Encouraging reflection can also help improve team members’ accountability as well. This doesn’t mean that team members should be punished. Rather, the emphasis should be on how team members can learn from their failures and use these lessons to better their work in the future.     

3. Provide mentorship and training

A great way to promote Self-Leadership is through mentorship and training. Mentorship and skill training is often overlooked on teams, much to their detriment. The best way to learn is through guidance from more experienced members, who are more capable of managing themselves and working towards goals due to their experience.

Offering training sessions to improve certain skills can also help make team members more confident in their abilities, as well as offering a chance for more interpersonal development with their peers.

In either case, learning together as a team teaches team members the importance of growing together. And as they share knowledge and experience, team members can help each other become better at Self-Leadership and develop their potential in mutually supportive ways. 

4. Discuss shared goals 

Goal-setting is another major aspect of Self-Leadership. The ability to create goals for ourselves and work towards achieving them is not something reserved only for leaders. But doing this successfully demonstrates a certain amount of self-management and self-regulation, as well as an inner motivation. 

So goal-setting on teams can also be used to inspire team members to think about goal-setting individually. If you have inclusive meetings where you discuss the future of the team and what new projects you want to accomplish, other team members will get on board and think more actively about what they can do to help.

Again, we want to emphasize the importance of sharing goals together. This creates a shared team spirit, with a similar vision and purpose. Which not only makes your team more unified, but also nurtures Self-Leadership and new leaders who want to help drive the team towards that vision.

5. Build relationships and think outside the box through team building 

The final way you can promote Self-Leadership on teams is through team building. Team building builds interpersonal relationships between team members, and also puts them into new situations that are unfamiliar, which challenges them mentally creatively.

Self-Leadership is both an inward and forward-looking concept. To be your own leader you have to know yourself while also knowing your relationship with the outside world and how you can move towards changing it. 

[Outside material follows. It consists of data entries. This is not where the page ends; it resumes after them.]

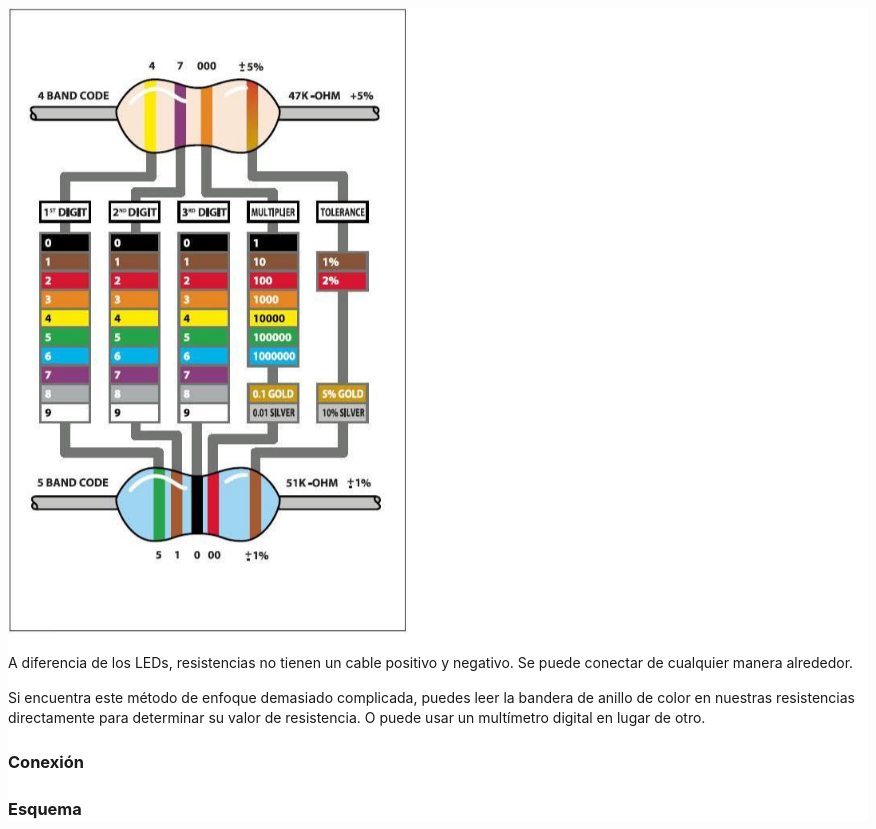 <img width="400" src="media/image55.jpeg" id="image55">

A diferencia de los LEDs, resistencias no tienen un cable positivo y negativo. Se puede conectar de cualquier manera alrededor.

Si encuentra este método de enfoque demasiado complicada, puedes leer la bandera de anillo de color en nuestras resistencias directamente para determinar su valor de resistencia. O puede usar un multímetro digital en lugar de otro.

### Conexión

### Esquema
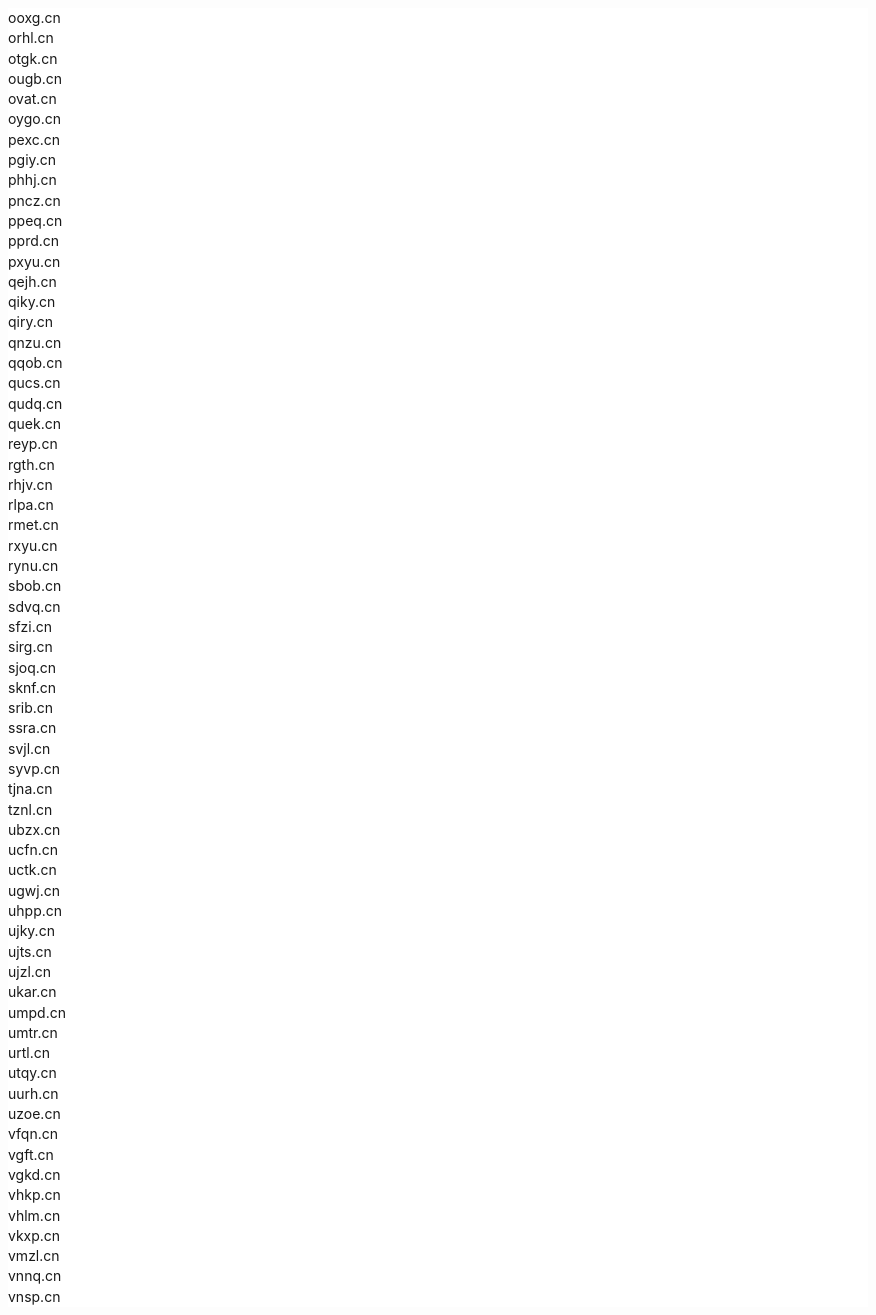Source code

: ooxg.cn   
orhl.cn   
otgk.cn   
ougb.cn   
ovat.cn   
oygo.cn   
pexc.cn   
pgiy.cn   
phhj.cn   
pncz.cn   
ppeq.cn   
pprd.cn   
pxyu.cn   
qejh.cn   
qiky.cn   
qiry.cn   
qnzu.cn   
qqob.cn   
qucs.cn   
qudq.cn   
quek.cn   
reyp.cn   
rgth.cn   
rhjv.cn   
rlpa.cn   
rmet.cn   
rxyu.cn   
rynu.cn   
sbob.cn   
sdvq.cn   
sfzi.cn   
sirg.cn   
sjoq.cn   
sknf.cn   
srib.cn   
ssra.cn   
svjl.cn   
syvp.cn   
tjna.cn   
tznl.cn   
ubzx.cn   
ucfn.cn   
uctk.cn   
ugwj.cn   
uhpp.cn   
ujky.cn   
ujts.cn   
ujzl.cn   
ukar.cn   
umpd.cn   
umtr.cn   
urtl.cn   
utqy.cn   
uurh.cn   
uzoe.cn   
vfqn.cn   
vgft.cn   
vgkd.cn   
vhkp.cn   
vhlm.cn   
vkxp.cn   
vmzl.cn   
vnnq.cn   
vnsp.cn   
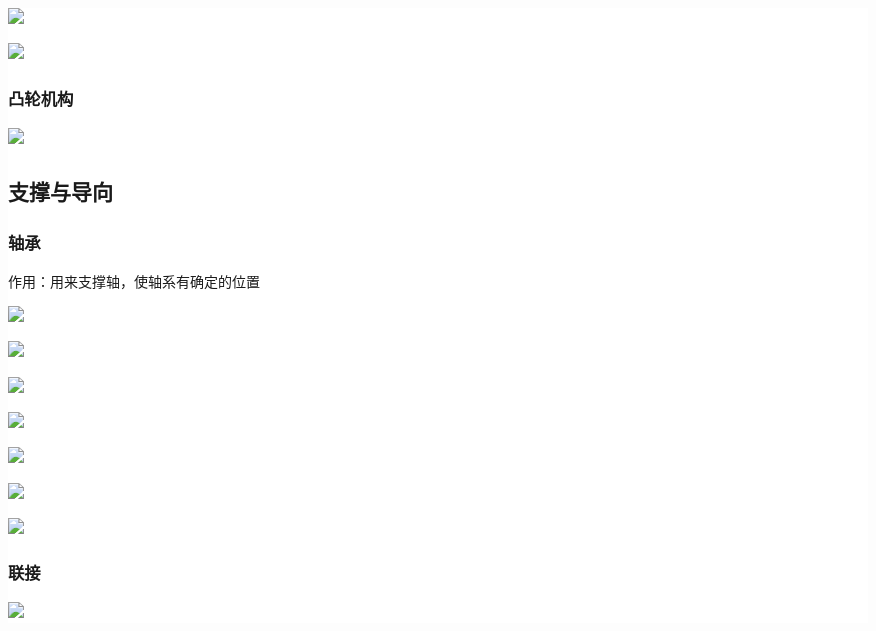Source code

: ![](https://philfan-pic.oss-cn-beijing.aliyuncs.com/web_pic/Robotics__Robo__assets__01-Design.assets__d081b02f504c3556ffff9d5a7d91d409_b.webp)

![](https://philfan-pic.oss-cn-beijing.aliyuncs.com/web_pic/Robotics__Robo__assets__01-Design.assets__a942d11ag00qeurw800kpd000b4007wp.gif)

### 凸轮机构

![](https://philfan-pic.oss-cn-beijing.aliyuncs.com/web_pic/Robotics__Robo__assets__01-Design.assets__q3fgrs7uda.gif)

## 支撑与导向

### 轴承

作用：用来支撑轴，使轴系有确定的位置

![](https://philfan-pic.oss-cn-beijing.aliyuncs.com/web_pic/Robotics__Robo__assets__01-Design.assets__image-20240422195340577.webp)





![](https://philfan-pic.oss-cn-beijing.aliyuncs.com/web_pic/Robotics__Robo__assets__01-Design.assets__image-20240422195359029.webp)

![](https://philfan-pic.oss-cn-beijing.aliyuncs.com/web_pic/Robotics__Robo__assets__01-Design.assets__image-20240422195541021.webp)

![](https://philfan-pic.oss-cn-beijing.aliyuncs.com/web_pic/Robotics__Robo__assets__01-Design.assets__skzr7cxa9j.gif)

![](https://philfan-pic.oss-cn-beijing.aliyuncs.com/web_pic/Robotics__Robo__assets__01-Design.assets__image-20240422201036218.webp)

![](https://philfan-pic.oss-cn-beijing.aliyuncs.com/web_pic/Robotics__Robo__assets__01-Design.assets__image-20240422201142655.webp)

![](https://philfan-pic.oss-cn-beijing.aliyuncs.com/web_pic/Robotics__Robo__assets__01-Design.assets__image-20240422201356861.webp)

### 联接

![](https://philfan-pic.oss-cn-beijing.aliyuncs.com/web_pic/Robotics__Robo__assets__01-Design.assets__image-20240422201534848.webp)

Team building similarly tests both individual skills and teams a whole. It asks team members to give their energy and talents, whatever they can muster, in combination with the rest of the team. 

Team building also engages team members creatively. In the challenges, they are placed in strange situations, where they have to figure out solutions to problems that they are not familiar with. This requires a stretching and expanding of the mind, which can let in new ideas and inspire novel ways of thinking. 

Conclusion

Self-Leadership is a powerful way to think about leadership and our personal lives. But teams also have a role to play to promote Self-Leadership and encourage growth for their team members. The above shows that how we think about tam environments and interpersonal relationships affects how team members see themselves and manage their work, develop their creativity, and become the leaders of the future.